With the Harbour Hawks, Chrvala’s gotten freedom and experience.
The third part of the equation for the growth of football in the Halifax and Maritimes region is the one that only exists in theory right now for the players and coaches in that room. Schooners Sports and Entertainment will make its stadium pitch to Halifax city council this week. If it all comes together, they all agree that the game will be in a position to blossom like it never has out east.
“I think having a CFL team would just encourage more youth to get into the sport early,” Melnyk said. “It would encourage more camps to be around and lead to better development. It would make (Brown’s) job easier to get people into (training gyms) and to just raise awareness of football.

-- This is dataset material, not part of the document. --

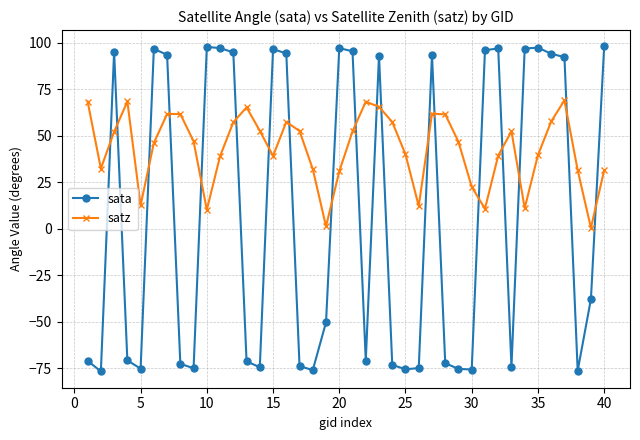

True or false: satz has more than 2 points higher than both neighbors.

True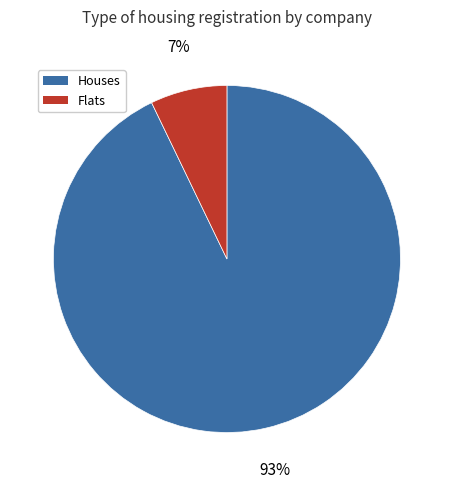

To the nearest percent, what percentage of the pie is Houses?

93%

“SMU is the biggest football we have in Halifax. It’s a high level of football but it’s not the CFL. I just think it would encourage a lot more people to get into the sport and bring a lot more attention to the sport around here.”
“A lot of it would be just putting Atlantic Canada on the map,” Stairs said. “A lot of times (maritime football) is overlooked. It’s Quebec, It’s Ontario and the west. That makes a difference for football in Nova Scotia. That makes a difference for universities out here.

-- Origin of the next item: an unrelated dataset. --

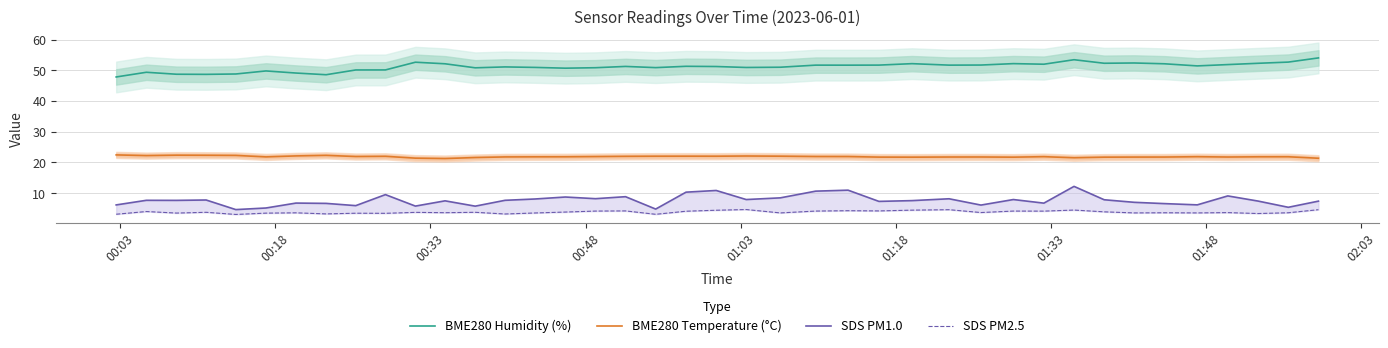

Which series has the largest total across all categories?

BME280 Humidity (%)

“(With a CFL team) more people are going to want to come here because it’s like, ‘Oh, they have a CFL team there. I’m going to be exposed to the community of the CFL, the same way I would if I were in Winnipeg or Calgary. It’s all the same at that point.”

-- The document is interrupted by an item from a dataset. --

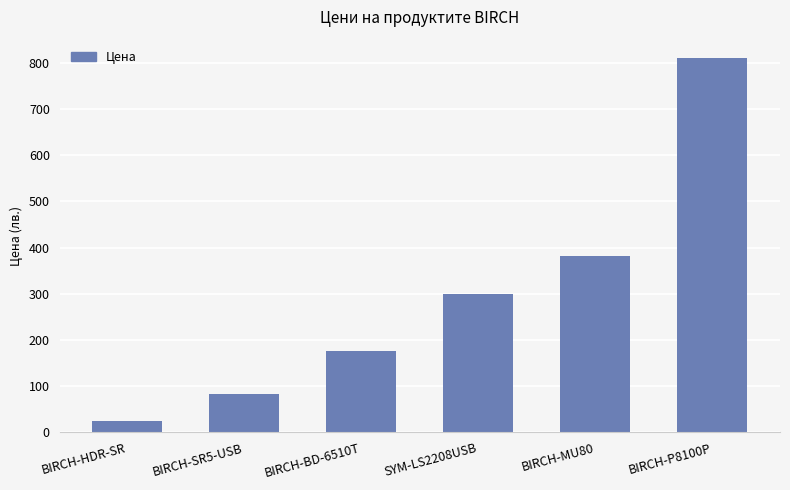

Reading left to right, extract all data points from this chart.

BIRCH-HDR-SR=24.0	BIRCH-SR5-USB=82.3	BIRCH-BD-6510T=176.8	SYM-LS2208USB=298.8	BIRCH-MU80=381.5	BIRCH-P8100P=809.6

They’re excited about the possibilities that a CFL team could bring, but also open now to a literal world of opportunities that football brings its players. Brown, who says he’s gone through four passports over the last 10 years or so, is the walking, talking proof of that.
“It taught me a lot about myself. I had to really be independent, I had to figure out things on my own. I had to learn to develop social skills,” Brown said of his time in Europe.
“I was lost in Greece. I was lost in France. I don’t speak a lick of French or Greek. Trying to navigate and find your way through. That’ll teach you a whole lot.”
He’s working on taking the Harbour Hawks abroad next season. Plans of a game in Iceland fell through this year, but there’s optimism around going to Germany in April of 2020. The hope would be that given the CFL’s partnership with the GFL, that the game could be played with Canadian rules. It would be the first time Canadian football was played outside of North America.
He’d also like the Harbour Hawks to follow a European club model and be able to take kids through the lower levels of the game and develop them through to a men’s division.
“Our first season we had 21 guys and they had to play all three ways. And we were competitive,” he said.
“So we went from 21 guys in Year 1 to 53 guys in Year 2. Now, the guys that have given word of coming back (next season)…is around 70-plus guys. We’re seeing the growth in football.”